## Input for this task:
===

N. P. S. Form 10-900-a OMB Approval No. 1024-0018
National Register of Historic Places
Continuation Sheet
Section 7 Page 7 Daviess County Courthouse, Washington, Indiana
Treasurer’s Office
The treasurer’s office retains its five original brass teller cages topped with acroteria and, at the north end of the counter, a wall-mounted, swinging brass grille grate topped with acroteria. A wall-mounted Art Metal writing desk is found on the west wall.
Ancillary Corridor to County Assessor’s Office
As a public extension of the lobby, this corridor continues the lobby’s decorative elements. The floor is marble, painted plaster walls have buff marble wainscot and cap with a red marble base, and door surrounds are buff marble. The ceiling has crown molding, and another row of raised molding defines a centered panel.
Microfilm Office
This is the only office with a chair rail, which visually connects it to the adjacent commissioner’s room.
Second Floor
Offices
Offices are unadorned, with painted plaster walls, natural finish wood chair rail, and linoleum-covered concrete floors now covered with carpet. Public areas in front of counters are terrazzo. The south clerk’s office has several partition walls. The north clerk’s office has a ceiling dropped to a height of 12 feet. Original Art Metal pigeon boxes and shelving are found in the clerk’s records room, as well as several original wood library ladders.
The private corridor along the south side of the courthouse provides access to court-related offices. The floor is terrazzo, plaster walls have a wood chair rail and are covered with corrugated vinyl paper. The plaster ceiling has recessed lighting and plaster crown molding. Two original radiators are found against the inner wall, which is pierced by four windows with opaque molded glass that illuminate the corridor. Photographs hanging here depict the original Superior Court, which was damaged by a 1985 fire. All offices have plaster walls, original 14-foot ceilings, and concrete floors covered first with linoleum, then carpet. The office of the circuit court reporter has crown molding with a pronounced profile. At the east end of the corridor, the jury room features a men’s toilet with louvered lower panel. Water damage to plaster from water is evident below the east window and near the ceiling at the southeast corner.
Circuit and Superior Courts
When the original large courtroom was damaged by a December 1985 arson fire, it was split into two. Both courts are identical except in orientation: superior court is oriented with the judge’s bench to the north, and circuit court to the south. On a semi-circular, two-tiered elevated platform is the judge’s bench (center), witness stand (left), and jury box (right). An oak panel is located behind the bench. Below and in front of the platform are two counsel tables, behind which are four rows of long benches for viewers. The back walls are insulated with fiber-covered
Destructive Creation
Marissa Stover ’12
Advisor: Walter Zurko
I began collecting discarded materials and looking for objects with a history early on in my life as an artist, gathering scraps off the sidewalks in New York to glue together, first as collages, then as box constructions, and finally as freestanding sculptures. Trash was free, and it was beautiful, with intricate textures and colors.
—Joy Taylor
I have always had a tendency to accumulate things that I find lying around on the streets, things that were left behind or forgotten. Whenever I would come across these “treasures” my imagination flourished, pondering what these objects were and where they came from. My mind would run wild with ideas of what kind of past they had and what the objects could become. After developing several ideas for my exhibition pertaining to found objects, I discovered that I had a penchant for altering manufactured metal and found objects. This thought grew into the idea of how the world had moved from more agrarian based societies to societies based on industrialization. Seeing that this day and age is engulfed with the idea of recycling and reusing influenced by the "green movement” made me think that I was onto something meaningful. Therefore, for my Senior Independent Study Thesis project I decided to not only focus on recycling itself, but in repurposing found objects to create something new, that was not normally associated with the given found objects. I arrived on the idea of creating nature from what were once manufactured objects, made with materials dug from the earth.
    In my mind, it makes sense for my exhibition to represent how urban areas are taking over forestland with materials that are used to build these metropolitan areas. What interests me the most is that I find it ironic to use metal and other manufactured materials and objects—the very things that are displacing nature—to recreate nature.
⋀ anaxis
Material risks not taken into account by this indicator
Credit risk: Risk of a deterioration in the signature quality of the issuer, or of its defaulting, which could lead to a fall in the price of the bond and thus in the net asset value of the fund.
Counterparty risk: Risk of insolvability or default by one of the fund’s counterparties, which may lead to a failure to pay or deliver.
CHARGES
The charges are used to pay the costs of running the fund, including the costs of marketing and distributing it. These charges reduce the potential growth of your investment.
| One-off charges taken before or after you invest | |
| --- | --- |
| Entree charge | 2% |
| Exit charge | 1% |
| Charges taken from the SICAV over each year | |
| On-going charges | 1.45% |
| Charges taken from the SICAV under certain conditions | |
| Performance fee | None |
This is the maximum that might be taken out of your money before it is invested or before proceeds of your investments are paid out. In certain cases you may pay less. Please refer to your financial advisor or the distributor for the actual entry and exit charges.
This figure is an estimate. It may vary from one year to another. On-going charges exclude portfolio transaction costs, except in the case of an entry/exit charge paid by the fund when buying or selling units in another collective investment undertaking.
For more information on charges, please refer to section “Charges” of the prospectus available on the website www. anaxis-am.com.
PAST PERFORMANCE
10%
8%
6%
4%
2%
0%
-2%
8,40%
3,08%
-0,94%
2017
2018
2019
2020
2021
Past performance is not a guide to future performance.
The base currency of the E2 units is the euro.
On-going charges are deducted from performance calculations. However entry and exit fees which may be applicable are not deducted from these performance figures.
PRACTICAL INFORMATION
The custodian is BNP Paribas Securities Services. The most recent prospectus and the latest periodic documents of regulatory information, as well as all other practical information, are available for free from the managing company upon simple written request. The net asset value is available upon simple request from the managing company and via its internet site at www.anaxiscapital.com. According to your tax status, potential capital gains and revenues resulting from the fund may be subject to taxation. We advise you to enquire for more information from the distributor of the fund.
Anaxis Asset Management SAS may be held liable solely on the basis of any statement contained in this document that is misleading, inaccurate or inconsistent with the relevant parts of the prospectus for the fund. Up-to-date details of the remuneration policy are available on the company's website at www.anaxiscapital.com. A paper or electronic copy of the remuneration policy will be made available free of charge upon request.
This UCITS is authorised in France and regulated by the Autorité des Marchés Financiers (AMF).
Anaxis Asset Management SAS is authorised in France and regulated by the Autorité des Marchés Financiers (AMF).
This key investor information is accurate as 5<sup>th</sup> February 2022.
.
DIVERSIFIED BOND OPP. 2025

===

## Task brief:
Set down each entry above again exactly as it reads.

## Solved exercise:
N. P. S. Form 10-900-a OMB Approval No. 1024-0018
National Register of Historic Places
Continuation Sheet
Section 7 Page 7 Daviess County Courthouse, Washington, Indiana
Treasurer’s Office
The treasurer’s office retains its five original brass teller cages topped with acroteria and, at the north end of the counter, a wall-mounted, swinging brass grille grate topped with acroteria. A wall-mounted Art Metal writing desk is found on the west wall.
Ancillary Corridor to County Assessor’s Office
As a public extension of the lobby, this corridor continues the lobby’s decorative elements. The floor is marble, painted plaster walls have buff marble wainscot and cap with a red marble base, and door surrounds are buff marble. The ceiling has crown molding, and another row of raised molding defines a centered panel.
Microfilm Office
This is the only office with a chair rail, which visually connects it to the adjacent commissioner’s room.
Second Floor
Offices
Offices are unadorned, with painted plaster walls, natural finish wood chair rail, and linoleum-covered concrete floors now covered with carpet. Public areas in front of counters are terrazzo. The south clerk’s office has several partition walls. The north clerk’s office has a ceiling dropped to a height of 12 feet. Original Art Metal pigeon boxes and shelving are found in the clerk’s records room, as well as several original wood library ladders.
The private corridor along the south side of the courthouse provides access to court-related offices. The floor is terrazzo, plaster walls have a wood chair rail and are covered with corrugated vinyl paper. The plaster ceiling has recessed lighting and plaster crown molding. Two original radiators are found against the inner wall, which is pierced by four windows with opaque molded glass that illuminate the corridor. Photographs hanging here depict the original Superior Court, which was damaged by a 1985 fire. All offices have plaster walls, original 14-foot ceilings, and concrete floors covered first with linoleum, then carpet. The office of the circuit court reporter has crown molding with a pronounced profile. At the east end of the corridor, the jury room features a men’s toilet with louvered lower panel. Water damage to plaster from water is evident below the east window and near the ceiling at the southeast corner.
Circuit and Superior Courts
When the original large courtroom was damaged by a December 1985 arson fire, it was split into two. Both courts are identical except in orientation: superior court is oriented with the judge’s bench to the north, and circuit court to the south. On a semi-circular, two-tiered elevated platform is the judge’s bench (center), witness stand (left), and jury box (right). An oak panel is located behind the bench. Below and in front of the platform are two counsel tables, behind which are four rows of long benches for viewers. The back walls are insulated with fiber-covered
Destructive Creation
Marissa Stover ’12
Advisor: Walter Zurko
I began collecting discarded materials and looking for objects with a history early on in my life as an artist, gathering scraps off the sidewalks in New York to glue together, first as collages, then as box constructions, and finally as freestanding sculptures. Trash was free, and it was beautiful, with intricate textures and colors.
—Joy Taylor
I have always had a tendency to accumulate things that I find lying around on the streets, things that were left behind or forgotten. Whenever I would come across these “treasures” my imagination flourished, pondering what these objects were and where they came from. My mind would run wild with ideas of what kind of past they had and what the objects could become. After developing several ideas for my exhibition pertaining to found objects, I discovered that I had a penchant for altering manufactured metal and found objects. This thought grew into the idea of how the world had moved from more agrarian based societies to societies based on industrialization. Seeing that this day and age is engulfed with the idea of recycling and reusing influenced by the "green movement” made me think that I was onto something meaningful. Therefore, for my Senior Independent Study Thesis project I decided to not only focus on recycling itself, but in repurposing found objects to create something new, that was not normally associated with the given found objects. I arrived on the idea of creating nature from what were once manufactured objects, made with materials dug from the earth.
    In my mind, it makes sense for my exhibition to represent how urban areas are taking over forestland with materials that are used to build these metropolitan areas. What interests me the most is that I find it ironic to use metal and other manufactured materials and objects—the very things that are displacing nature—to recreate nature.
⋀ anaxis
Material risks not taken into account by this indicator
Credit risk: Risk of a deterioration in the signature quality of the issuer, or of its defaulting, which could lead to a fall in the price of the bond and thus in the net asset value of the fund.
Counterparty risk: Risk of insolvability or default by one of the fund’s counterparties, which may lead to a failure to pay or deliver.
CHARGES
The charges are used to pay the costs of running the fund, including the costs of marketing and distributing it. These charges reduce the potential growth of your investment.
| One-off charges taken before or after you invest | |
| --- | --- |
| Entree charge | 2% |
| Exit charge | 1% |
| Charges taken from the SICAV over each year | |
| On-going charges | 1.45% |
| Charges taken from the SICAV under certain conditions | |
| Performance fee | None |
This is the maximum that might be taken out of your money before it is invested or before proceeds of your investments are paid out. In certain cases you may pay less. Please refer to your financial advisor or the distributor for the actual entry and exit charges.
This figure is an estimate. It may vary from one year to another. On-going charges exclude portfolio transaction costs, except in the case of an entry/exit charge paid by the fund when buying or selling units in another collective investment undertaking.
For more information on charges, please refer to section “Charges” of the prospectus available on the website www. anaxis-am.com.
PAST PERFORMANCE
10%
8%
6%
4%
2%
0%
-2%
8,40%
3,08%
-0,94%
2017
2018
2019
2020
2021
Past performance is not a guide to future performance.
The base currency of the E2 units is the euro.
On-going charges are deducted from performance calculations. However entry and exit fees which may be applicable are not deducted from these performance figures.
PRACTICAL INFORMATION
The custodian is BNP Paribas Securities Services. The most recent prospectus and the latest periodic documents of regulatory information, as well as all other practical information, are available for free from the managing company upon simple written request. The net asset value is available upon simple request from the managing company and via its internet site at www.anaxiscapital.com. According to your tax status, potential capital gains and revenues resulting from the fund may be subject to taxation. We advise you to enquire for more information from the distributor of the fund.
Anaxis Asset Management SAS may be held liable solely on the basis of any statement contained in this document that is misleading, inaccurate or inconsistent with the relevant parts of the prospectus for the fund. Up-to-date details of the remuneration policy are available on the company's website at www.anaxiscapital.com. A paper or electronic copy of the remuneration policy will be made available free of charge upon request.
This UCITS is authorised in France and regulated by the Autorité des Marchés Financiers (AMF).
Anaxis Asset Management SAS is authorised in France and regulated by the Autorité des Marchés Financiers (AMF).
This key investor information is accurate as 5<sup>th</sup> February 2022.
.
DIVERSIFIED BOND OPP. 2025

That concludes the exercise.